# Thread: Rewriting expressions with logic laws (4)

1. ## Rewriting expressions with logic laws (4)

Rewrite: $\displaystyle q \wedge ( \sim (((p \vee (p \wedge q)) \wedge (p \vee q)) \vee q))$ and determine if its tautology, contradiction or neither. Using truth table I got contradiction.

My working out:

$\displaystyle q \wedge ( \sim (((p \vee (p \wedge q)) \wedge (p \vee q)) \vee q))$
$\displaystyle \equiv$ $\displaystyle q \wedge ( \sim ((p \wedge (p \vee q)) \vee q))$
$\displaystyle \equiv$ $\displaystyle q \wedge ( \sim (p \vee q))$
$\displaystyle \equiv$ $\displaystyle q \wedge ( \sim p \wedge \sim q)$
$\displaystyle \equiv$ $\displaystyle q \wedge ( \sim q \wedge \sim p)$
$\displaystyle \equiv$ $\displaystyle (q \wedge \sim q) \wedge \sim p$
$\displaystyle \equiv$ $\displaystyle p \wedge \sim p$
$\displaystyle \equiv$ $\displaystyle F$

So I finished off with a contradiction. Is this correct? Any help would be much appreciated.

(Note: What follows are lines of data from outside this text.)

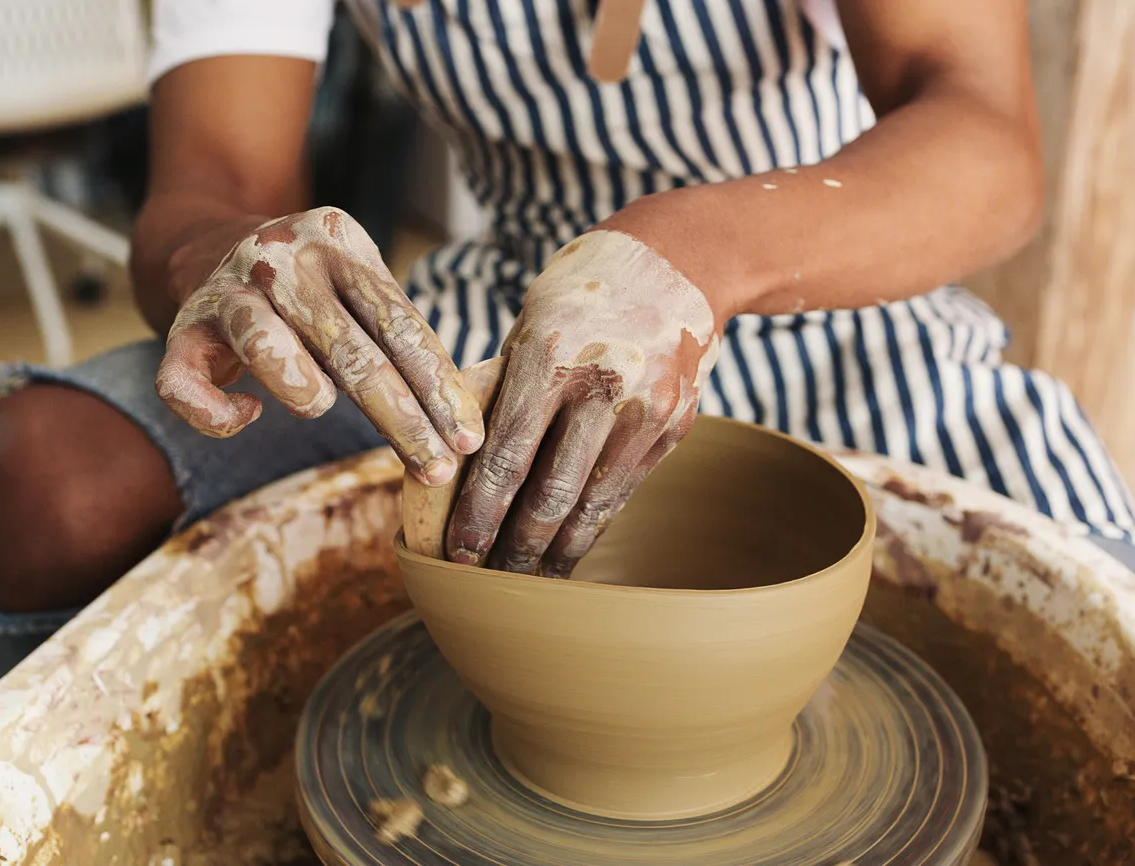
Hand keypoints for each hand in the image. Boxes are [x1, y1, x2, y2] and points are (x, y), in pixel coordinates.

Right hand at [155, 207, 483, 485]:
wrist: (213, 242)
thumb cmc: (313, 287)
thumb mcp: (359, 283)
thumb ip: (398, 336)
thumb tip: (456, 423)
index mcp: (339, 242)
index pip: (399, 324)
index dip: (437, 388)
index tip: (466, 439)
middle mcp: (281, 259)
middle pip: (350, 350)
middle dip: (401, 420)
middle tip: (436, 469)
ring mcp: (227, 290)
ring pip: (266, 350)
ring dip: (305, 393)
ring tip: (319, 407)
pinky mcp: (182, 327)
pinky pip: (184, 384)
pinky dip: (217, 414)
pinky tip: (248, 415)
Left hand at [446, 230, 718, 575]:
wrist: (679, 261)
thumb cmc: (582, 291)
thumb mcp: (530, 324)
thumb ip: (501, 390)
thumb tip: (455, 463)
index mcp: (551, 355)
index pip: (506, 454)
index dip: (480, 513)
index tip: (459, 552)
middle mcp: (604, 385)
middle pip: (551, 492)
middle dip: (516, 547)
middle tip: (489, 582)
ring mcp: (647, 409)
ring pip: (594, 502)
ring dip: (559, 550)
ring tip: (531, 581)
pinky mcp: (675, 425)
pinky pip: (625, 488)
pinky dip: (595, 522)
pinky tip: (573, 545)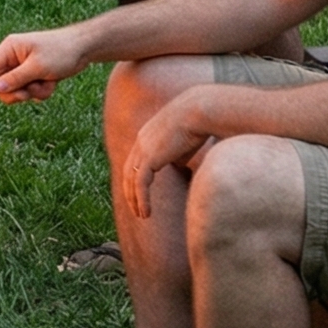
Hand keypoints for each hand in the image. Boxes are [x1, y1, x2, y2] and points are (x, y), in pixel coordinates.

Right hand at [0, 27, 91, 102]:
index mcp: (9, 49)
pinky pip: (29, 92)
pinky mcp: (33, 76)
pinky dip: (40, 91)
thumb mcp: (38, 66)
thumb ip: (16, 78)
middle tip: (28, 91)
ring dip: (31, 92)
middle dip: (16, 92)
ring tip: (45, 82)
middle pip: (1, 85)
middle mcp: (13, 59)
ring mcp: (23, 68)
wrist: (84, 49)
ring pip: (16, 91)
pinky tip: (52, 82)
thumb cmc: (61, 50)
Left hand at [121, 92, 216, 218]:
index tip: (139, 193)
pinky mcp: (150, 157)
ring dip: (134, 199)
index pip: (135, 161)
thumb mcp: (183, 143)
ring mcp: (143, 148)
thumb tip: (177, 166)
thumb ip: (176, 155)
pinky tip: (146, 213)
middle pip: (128, 171)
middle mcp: (141, 141)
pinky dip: (141, 200)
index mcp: (147, 136)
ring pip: (131, 179)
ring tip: (141, 215)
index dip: (135, 178)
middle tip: (136, 209)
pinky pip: (140, 183)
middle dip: (130, 192)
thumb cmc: (197, 125)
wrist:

2. Can anyone confirm? thanks

3. Originally Posted by jvignacio
Rewrite: $\displaystyle q \wedge ( \sim (((p \vee (p \wedge q)) \wedge (p \vee q)) \vee q))$ and determine if its tautology, contradiction or neither. Using truth table I got contradiction.

My working out:

$\displaystyle q \wedge ( \sim (((p \vee (p \wedge q)) \wedge (p \vee q)) \vee q))$
$\displaystyle \equiv$ $\displaystyle q \wedge ( \sim ((p \wedge (p \vee q)) \vee q))$
$\displaystyle \equiv$ $\displaystyle q \wedge ( \sim (p \vee q))$
$\displaystyle \equiv$ $\displaystyle q \wedge ( \sim p \wedge \sim q)$
$\displaystyle \equiv$ $\displaystyle q \wedge ( \sim q \wedge \sim p)$
$\displaystyle \equiv$ $\displaystyle {\color{red}(q \wedge \sim q)} \wedge \sim p$
So far so good. But now things get slightly off the rails:
$\displaystyle \equiv$ $\displaystyle {\color{red}p} \wedge \sim p$
$\displaystyle \equiv$ $\displaystyle F$
This should, imho, be
$\displaystyle \equiv {\color{blue}F}\wedge \sim p$

$\displaystyle \equiv F$
So I finished off with a contradiction. Is this correct?
The result is correct, in my opinion, but see the above glitch in the derivation.

4. Originally Posted by Failure
This should, imho, be
$\displaystyle \equiv {\color{blue}F}\wedge \sim p$
Quick question is $\displaystyle {\color{blue}F}\wedge \sim p$ the same as $\displaystyle \sim p \wedge {\color{blue}F}$ ? and they both = $\displaystyle {\color{blue}F}$. According to the Commutative law they should be right?

5. Originally Posted by jvignacio
Quick question is $\displaystyle {\color{blue}F}\wedge \sim p$ the same as $\displaystyle \sim p \wedge {\color{blue}F}$ ? and they both = $\displaystyle {\color{blue}F}$. According to the Commutative law they should be right?
Right, but to be honest, I personally use a much more general rule: whenever there is a "false" anywhere in no matter how large a conjunction ($\displaystyle \wedge$), the whole conjunction collapses to the value "false".

It's akin to having a 0 in a product of numbers: the whole product collapses to the value 0.